-- Supplied entries follows --
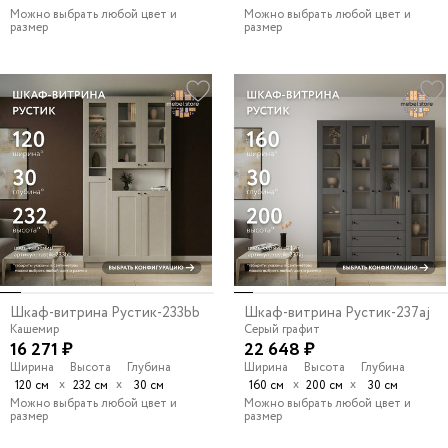
Можно выбрать любой цвет и
Можно выбрать любой цвет и
размер
размер
Шкаф-витрина Рустик-233bb
Шкаф-витрина Рустик-237aj
Кашемир
Серый графит
16 271 ₽
22 648 ₽
Ширина
Высота
Глубина
Ширина
Высота
Глубина
х
х
х
х
120 см
232 см
30 см
160 см
200 см
30 см
Можно выбрать любой цвет и
Можно выбрать любой цвет и
размер
размер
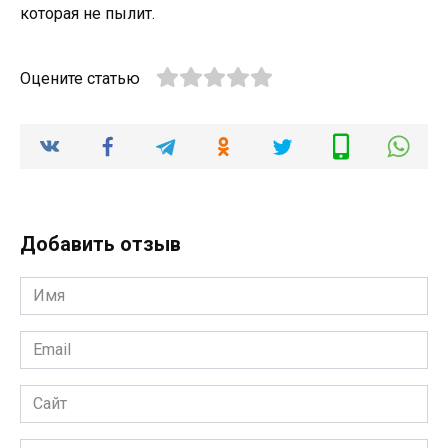
которая не пылит.
Оцените статью
Добавить отзыв
Имя
*
Email
*
Сайт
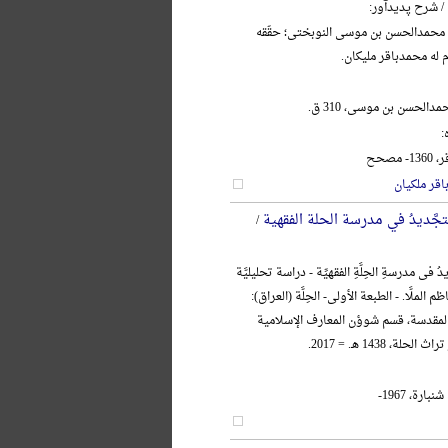
/ شرح پدیدآور:
 محمدالحسن بن موسی النوبختی؛ حقّقه
م له محمدباقر ملیکان.
دالحسن بن موسی، 310 ق.
:
مصحح
قر ملکیان
تجَّدیدُ في مدرسة الحلة الفقهیة
/
 فی مدرسةِ الحِلَّةِ الفقهیِّة - دراسة تحلیلیَّة
ظم الملَّا. - الطبعة الأولی- الحِلَّة (العراق):
 المقدسة، قسم شوؤن المعارف الإسلامیة
لة، 1438 هـ. = 2017.
ارة، 1967-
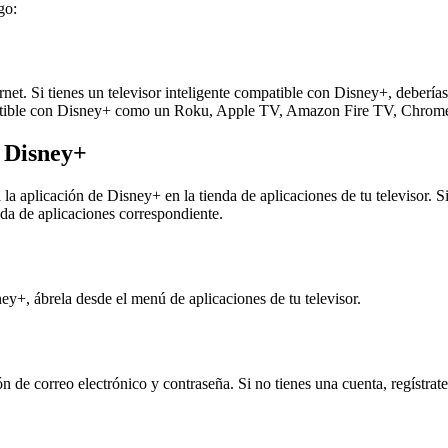
go:
net. Si tienes un televisor inteligente compatible con Disney+, debería
ompatible con Disney+ como un Roku, Apple TV, Amazon Fire TV, Chrome
e Disney+
 la aplicación de Disney+ en la tienda de aplicaciones de tu televisor.
nda de aplicaciones correspondiente.
y+, ábrela desde el menú de aplicaciones de tu televisor.
ón de correo electrónico y contraseña. Si no tienes una cuenta, regístrat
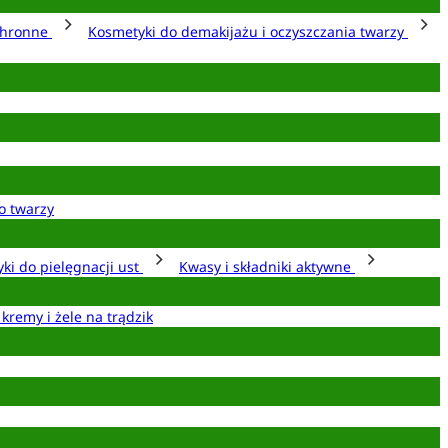
chronne
Kosmetyki do demakijażu i oczyszczania twarzy
o twarzy
ki do pielęgnacji ust
Kwasy i składniki aktywne
 kremy i żele na trądzik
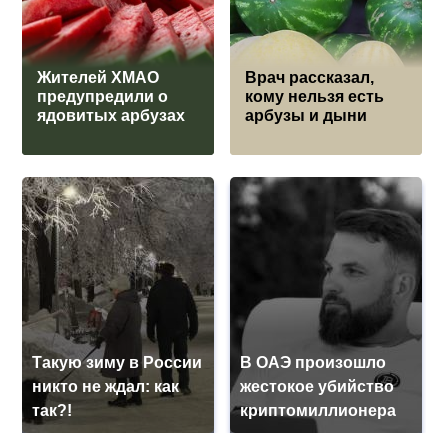
Жителей ХМАО
Врач рассказал,
предупредили о
кому нельзя есть
ядовитых арбузах
арбузы и дыни
Такую зиму в России
В ОАЭ произошло
никто не ждал: как
жестокое убийство
так?!
криптомиллионера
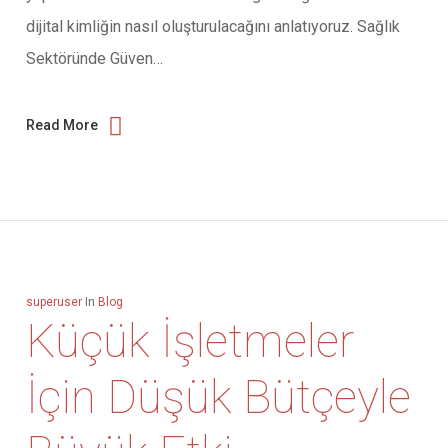
dijital kimliğin nasıl oluşturulacağını anlatıyoruz. Sağlık
Sektöründe Güven…
Read More
superuser
In
Blog
Küçük İşletmeler
İçin Düşük Bütçeyle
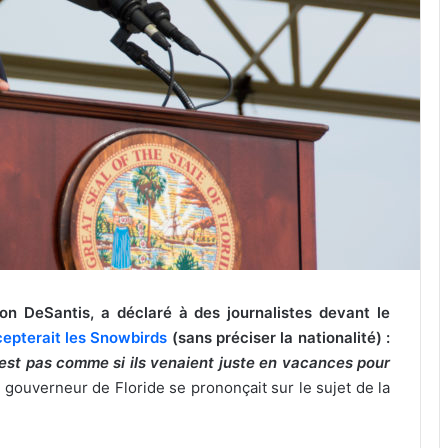
Ron DeSantis, a déclaré à des journalistes devant le
ccepterait les Snowbirds
(sans préciser la nationalité) :
’est pas comme si ils venaient juste en vacances pour
e gouverneur de Floride se prononçait sur le sujet de la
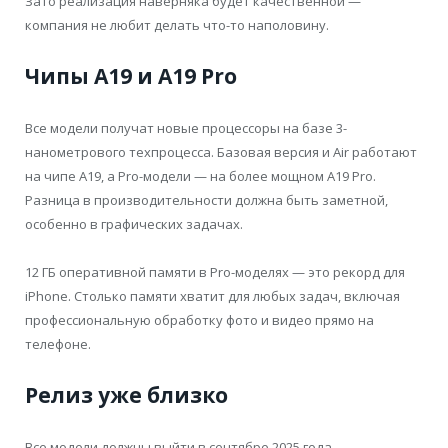
Зато реализация наверняка будет качественной —
компания не любит делать что-то наполовину.
Чипы A19 и A19 Pro
Все модели получат новые процессоры на базе 3-
нанометрового техпроцесса. Базовая версия и Air работают
на чипе A19, а Pro-модели — на более мощном A19 Pro.
Разница в производительности должна быть заметной,
особенно в графических задачах.
12 ГБ оперативной памяти в Pro-моделях — это рекорд для
iPhone. Столько памяти хватит для любых задач, включая
профессиональную обработку фото и видео прямо на
телефоне.
Релиз уже близко
Все модели должны выйти в сентябре 2025 года —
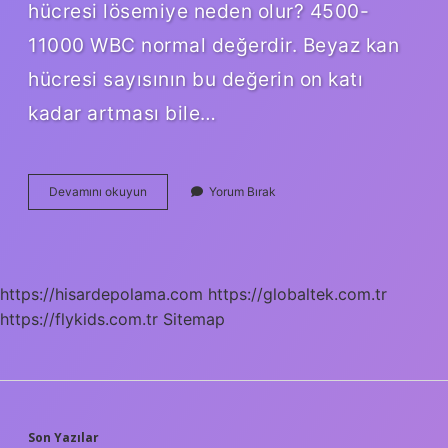
hücresi lösemiye neden olur? 4500-
11000 WBC normal değerdir. Beyaz kan
hücresi sayısının bu değerin on katı
kadar artması bile…
Lösemide
Devamını okuyun
Yorum Bırak
Wbc
Değeri
Kaç
Olur
https://hisardepolama.com
https://globaltek.com.tr
https://flykids.com.tr
Sitemap
Son Yazılar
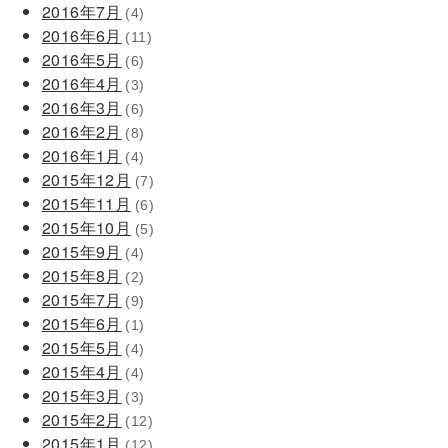
2016年7月
(4)
2016年6月
(11)
2016年5月
(6)
2016年4月
(3)
2016年3月
(6)
2016年2月
(8)
2016年1月
(4)
2015年12月
(7)
2015年11月
(6)
2015年10月
(5)
2015年9月
(4)
2015年8月
(2)
2015年7月
(9)
2015年6月
(1)
2015年5月
(4)
2015年4月
(4)
2015年3月
(3)
2015年2月
(12)
2015年1月
(12)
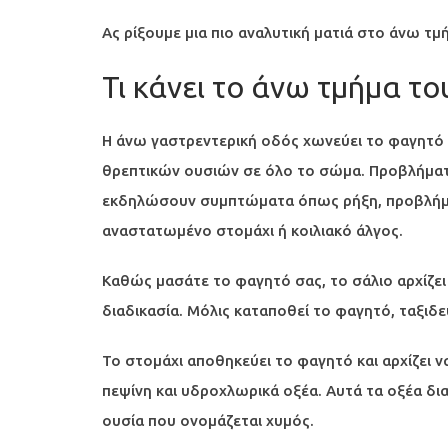
Ας ρίξουμε μια πιο αναλυτική ματιά στο άνω τμ
Τι κάνει το άνω τμήμα τ
Η άνω γαστρεντερική οδός χωνεύει το φαγητό σ
θρεπτικών ουσιών σε όλο το σώμα. Προβλήματ
εκδηλώσουν συμπτώματα όπως ρήξη, προβλήμα
αναστατωμένο στομάχι ή κοιλιακό άλγος.
Καθώς μασάτε το φαγητό σας, το σάλιο αρχίζει 
διαδικασία. Μόλις καταποθεί το φαγητό, ταξιδε
Το στομάχι αποθηκεύει το φαγητό και αρχίζει να
πεψίνη και υδροχλωρικά οξέα. Αυτά τα οξέα δι
ουσία που ονομάζεται χυμός.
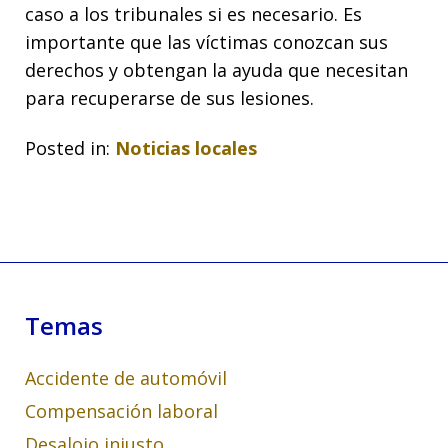
caso a los tribunales si es necesario. Es
importante que las víctimas conozcan sus
derechos y obtengan la ayuda que necesitan
para recuperarse de sus lesiones.
Posted in:
Noticias locales
Temas
Accidente de automóvil
Compensación laboral
Desalojo injusto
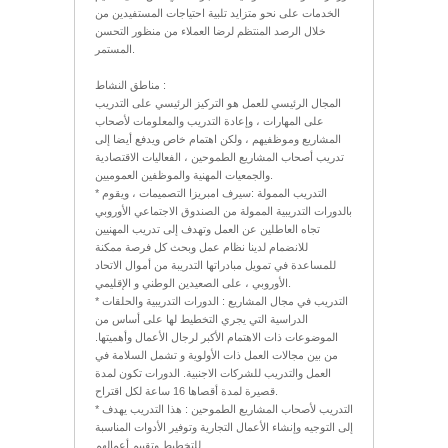
الخدمات على نحو متزايد تلبية احتياجات المستفيدين من
خلال الرصد المنتظم لرضا العملاء من منظور التحسن
المستمر.
مناطق النشاط :
المجال الرئيسي للعمل هو التركيز الرئيسي على التدريب
على المهارات ، وإعادة التدريب والمعلومات لأصحاب
المشاريع وموظفيهم ، ولكن اهتمام خاص ويدفع أيضا إلى
تدريب أصحاب المشاريع الطموحين ، الفعاليات الاقتصادية
والجمعيات المهنية والموظفين العموميين.
* التدريب الممولة :سيرف امبريزا التصميمات ، ويقوم
بالدورات التدريبية الممولة من الصندوق الاجتماعي الأوروبي
تجاه العاطلين عن العمل وتهدف إلى تدريب المهنيين
للانضمام لدينا نظام عمل وبحث كل فرصة ممكنة
للمساعدة في تمويل مبادراتها التدريبة من أموال الاتحاد
الأوروبي ، على الصعيدين الوطني و الإقليمي.
* التدريب في مجال المشاريع : الدورات التدريبية والحلقات
الدراسية التي يجري التخطيط لها على أساس من
الموضوعات ذات الاهتمام الأكبر لرجال الأعمال وأهميتها.
من بين مجالات العمل ذات الأولوية و تشمل السلامة في
العمل والتدريب للشركات الاجنبية. الدورات تكون لمدة
قصيرة لمدة أقصاها 16 ساعة لكل اقتراح.
* التدريب لأصحاب المشاريع الطموحين : هذا التدريب يهدف
إلى التوجيه وإنشاء الأعمال التجارية وتوفير الأدوات المناسبة
للتخطيط وتقييم أعمالهم.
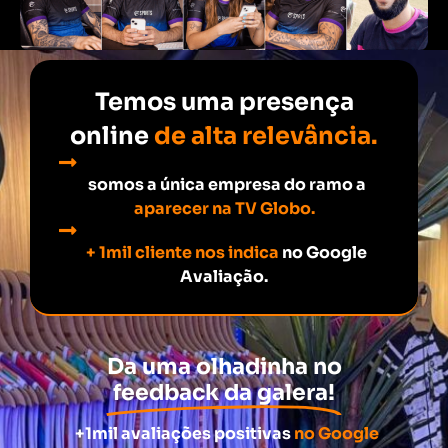
Temos uma presença
online
de alta relevância.
somos a única empresa do ramo a
aparecer na TV Globo.
+ 1mil cliente nos indica
no Google
Avaliação.
Da uma olhadinha no
feedback da galera!
+1mil avaliações positivas
no Google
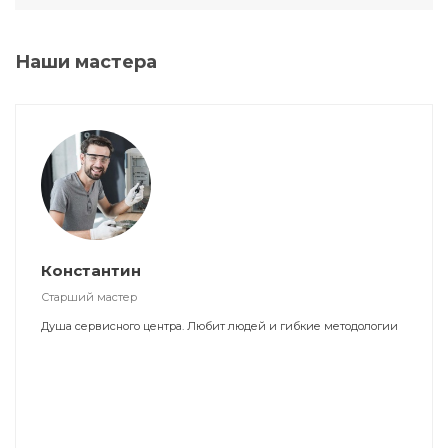
Наши мастера
Константин
Старший мастер
Душа сервисного центра. Любит людей и гибкие методологии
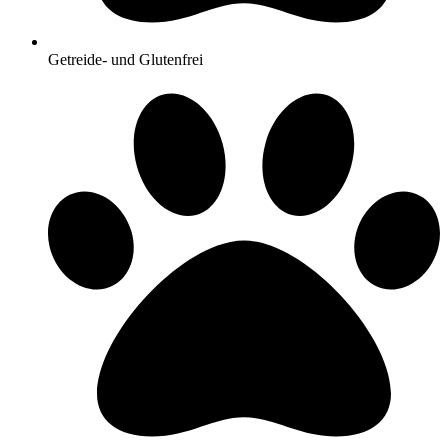
Getreide- und Glutenfrei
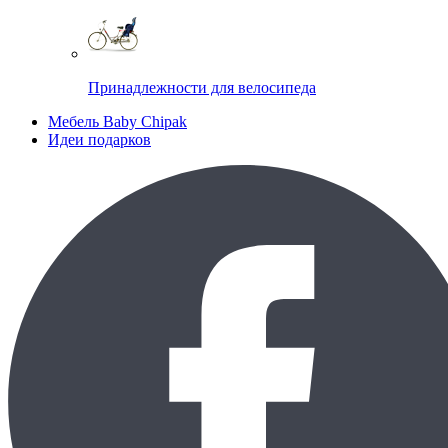
Принадлежности для велосипеда
Мебель Baby Chipak
Идеи подарков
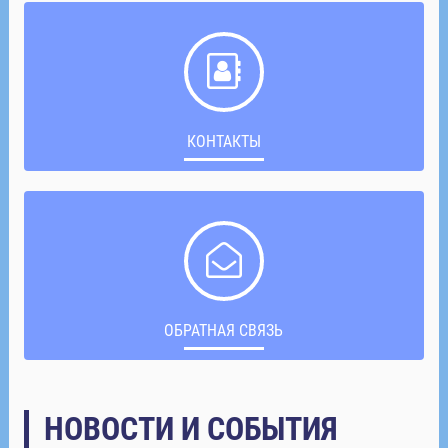
КОНТАКТЫ
ОБРАТНАЯ СВЯЗЬ
НОВОСТИ И СОБЫТИЯ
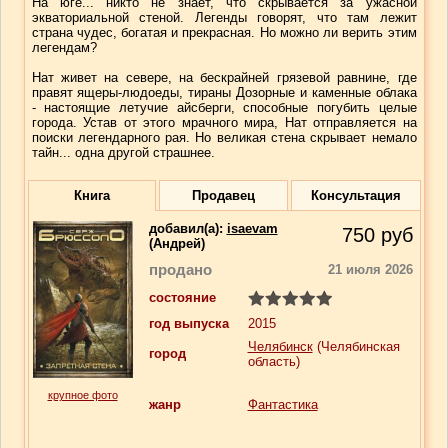
На юге... никто не знает, что скрывается за ужасной
экваториальной стеной. Легенды говорят, что там лежит
страна чудес, богатая и прекрасная. Но можно ли верить этим
легендам?
Нат живет на севере, на бескрайней грязевой равнине, где
правят ящеры-людоеды, тираны Дозорные и каменные облака
- настоящие летучие айсберги, способные погубить целые
города. Устав от этого мрачного мира, Нат отправляется на
поиски легендарного рая. Но великая стена скрывает немало
тайн... одна другой страшнее.
Книга
Продавец
Консультация
добавил(a):
isaevam
750
руб
(Андрей)
продано
21 июля 2026
состояние
год выпуска
2015
Челябинск
(Челябинская
город
область)
крупное фото
жанр
Фантастика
-- Supplied entries concluded --
Job → Copy all of the lines above without any changes, and leave the pictures out of your copy.

Answer box →
Можно выбрать любой цвет и
Можно выбрать любой цвет и
размер
размер
Шкаф-витрина Рустик-233bb
Шкаф-витрина Рустик-237aj
Кашемир
Серый графит
16 271 ₽
22 648 ₽
Ширина
Высота
Глубина
Ширина
Высота
Глубина
х
х
х
х
120 см
232 см
30 см
160 см
200 см
30 см
Можно выбрать любой цвет и
Можно выбрать любой цвет и
размер
размер
которая не пылит.
Оцените статью
Добавить отзыв
Имя
*
Email
*
Сайт
/ شرح پدیدآور:
 محمدالحسن بن موسی النوبختی؛ حقّقه
م له محمدباقر ملیکان.
دالحسن بن موسی، 310 ق.
:
مصحح
قر ملکیان
تجَّدیدُ في مدرسة الحلة الفقهیة
/
 فی مدرسةِ الحِلَّةِ الفقهیِّة - دراسة تحلیلیَّة
ظم الملَّا. - الطبعة الأولی- الحِلَّة (العراق):
 المقدسة، قسم شوؤن المعارف الإسلامیة
لة، 1438 هـ. = 2017.
ارة، 1967-
go:
net. Si tienes un televisor inteligente compatible con Disney+, debería
ompatible con Disney+ como un Roku, Apple TV, Amazon Fire TV, Chrome
e Disney+
 la aplicación de Disney+ en la tienda de aplicaciones de tu televisor.
nda de aplicaciones correspondiente.
y+, ábrela desde el menú de aplicaciones de tu televisor.
ón de correo electrónico y contraseña. Si no tienes una cuenta, regístrat
chronne
Kosmetyki do demakijażu i oczyszczania twarzy
o twarzy
ki do pielęgnacji ust
Kwasy i składniki aktywne
 kremy i żele na trądzik
Жителей ХМАО
Врач рассказал,
предупредили о
кому нельзя есть
ядовитых арбузах
арбузы и дыни
Такую зиму в России
В ОАЭ произошло
никто не ждал: как
жестокое убийство
так?!
криптомиллионера
dijital kimliğin nasıl oluşturulacağını anlatıyoruz. Sağlık
Sektöründe Güven…
Read More
superuser
In
Blog
Küçük İşletmeler
İçin Düşük Bütçeyle
Ron DeSantis, a déclaré à des journalistes devant le
ccepterait les Snowbirds
(sans préciser la nationalité) :
’est pas comme si ils venaient juste en vacances pour
e gouverneur de Floride se prononçait sur le sujet de la
Зато реализация наверняка будет качественной —
компания не любит делать что-то наполовину.
Чипы A19 и A19 Pro
Все модели получат новые процессоры на базе 3-
нанометрового техпроцесса. Базовая версия и Air работают
на чипе A19, а Pro-модели — на более мощном A19 Pro.
Разница в производительности должна быть заметной,
особенно в графических задачах.
12 ГБ оперативной памяти в Pro-моделях — это рекорд для
iPhone. Столько памяти хватит для любых задач, включая
профессиональную обработку фото и видео прямо на
телефоне.
Релиз уже близко
Все модели должны выйти в сентябре 2025 года —
hücresi lösemiye neden olur? 4500-
11000 WBC normal değerdir. Beyaz kan
hücresi sayısının bu değerin on katı
kadar artması bile…
Lösemide
Devamını okuyun
Yorum Bırak
Wbc
Değeri
Kaç
Olur
https://hisardepolama.com
https://globaltek.com.tr
https://flykids.com.tr
Sitemap
Son Yazılar
2016年7月
(4)
2016年6月
(11)
2016年5月
(6)
2016年4月
(3)
2016年3月
(6)
2016年2月
(8)
2016年1月
(4)
2015年12月
(7)
2015年11月
(6)
2015年10月
(5)
2015年9月
(4)
2015年8月
(2)
2015年7月
(9)
2015年6月
(1)
2015年5月
(4)
2015年4月
(4)
2015年3月
(3)
2015年2月
(12)
2015年1月
(12)
Ας ρίξουμε μια πιο αναλυτική ματιά στο άνω τμ
Τι κάνει το άνω τμήμα τ
Η άνω γαστρεντερική οδός χωνεύει το φαγητό σ
θρεπτικών ουσιών σε όλο το σώμα. Προβλήματ
εκδηλώσουν συμπτώματα όπως ρήξη, προβλήμα
αναστατωμένο στομάχι ή κοιλιακό άλγος.
Καθώς μασάτε το φαγητό σας, το σάλιο αρχίζει 
διαδικασία. Μόλις καταποθεί το φαγητό, ταξιδε
Το στομάχι αποθηκεύει το φαγητό και αρχίζει να
πεψίνη και υδροχλωρικά οξέα. Αυτά τα οξέα δι
ουσία που ονομάζεται χυμός.
caso a los tribunales si es necesario. Es
importante que las víctimas conozcan sus
derechos y obtengan la ayuda que necesitan
para recuperarse de sus lesiones.
Posted in:
Noticias locales
Temas
Accidente de automóvil
Compensación laboral
Desalojo injusto
الخدمات على نحو متزايد تلبية احتياجات المستفيدين من
خلال الرصد المنتظم لرضا العملاء من منظور التحسن
المستمر.
مناطق النشاط :
المجال الرئيسي للعمل هو التركيز الرئيسي على التدريب
على المهارات ، وإعادة التدريب والمعلومات لأصحاب
المشاريع وموظفيهم ، ولكن اهتمام خاص ويدفع أيضا إلى
تدريب أصحاب المشاريع الطموحين ، الفعاليات الاقتصادية
والجمعيات المهنية والموظفين العموميين.
* التدريب الممولة :سيرف امبريزا التصميمات ، ويقوم
بالدورات التدريبية الممولة من الصندوق الاجتماعي الأوروبي
تجاه العاطلين عن العمل وتهدف إلى تدريب المهنيين
للانضمام لدينا نظام عمل وبحث كل فرصة ممكنة
للمساعدة في تمويل مبادراتها التدريبة من أموال الاتحاد
الأوروبي ، على الصعيدين الوطني و الإقليمي.
* التدريب في مجال المشاريع : الدورات التدريبية والحلقات
الدراسية التي يجري التخطيط لها على أساس من
الموضوعات ذات الاهتمام الأكبر لرجال الأعمال وأهميتها.
من بين مجالات العمل ذات الأولوية و تشمل السلامة في
العمل والتدريب للشركات الاجنبية. الدورات تكون لمدة
قصيرة لمدة أقصاها 16 ساعة لكل اقتراح.
* التدريب لأصحاب المشاريع الطموحين : هذا التدريب يهدف
إلى التوجيه وإنشاء الأعمال التجارية وتوفير الأدوات المناسبة
للتخطيط وتقييم أعمالهم.
Temos uma presença
online
de alta relevância.
somos a única empresa do ramo a
aparecer na TV Globo.
+ 1mil cliente nos indica
no Google
Avaliação.
Da uma olhadinha no
feedback da galera!
+1mil avaliações positivas
no Google
Наши мастера
Константин
Старший мастер
Душа сервисного центра. Любит людей и гибкие методологии
Getreide- und Glutenfrei
Принадлежности для велосипеда
Мебель Baby Chipak
Идеи подарков
КОНТАКТЫ
ОБРАТНАЯ СВЯЗЬ
НОВОСТИ И СОБЫТИЯ
На юге... никто не знает, что скрывается за ужасной
экваториальной стеной. Легенды говорят, что там лежит
страна чудес, богатая и прекрасная. Но можно ли верить этим
легендам?
Нат живет на севере, на бескрайней грязевой равнине, где
правят ящеры-людоеды, тираны Дозорные и каменные облака
- настоящие летучие айсберги, способные погубить целые
города. Устав от этого мрачного мира, Нат отправляется на
поиски легендарного рая. Но великая стена скрывает немало
тайн... одна другой страшнее.
Книга
Продавец
Консультация
добавил(a):
isaevam
750
руб
(Андрей)
продано
21 июля 2026
состояние
год выпуска
2015
Челябинск
(Челябинская
город
область)
крупное фото
жанр
Фантастика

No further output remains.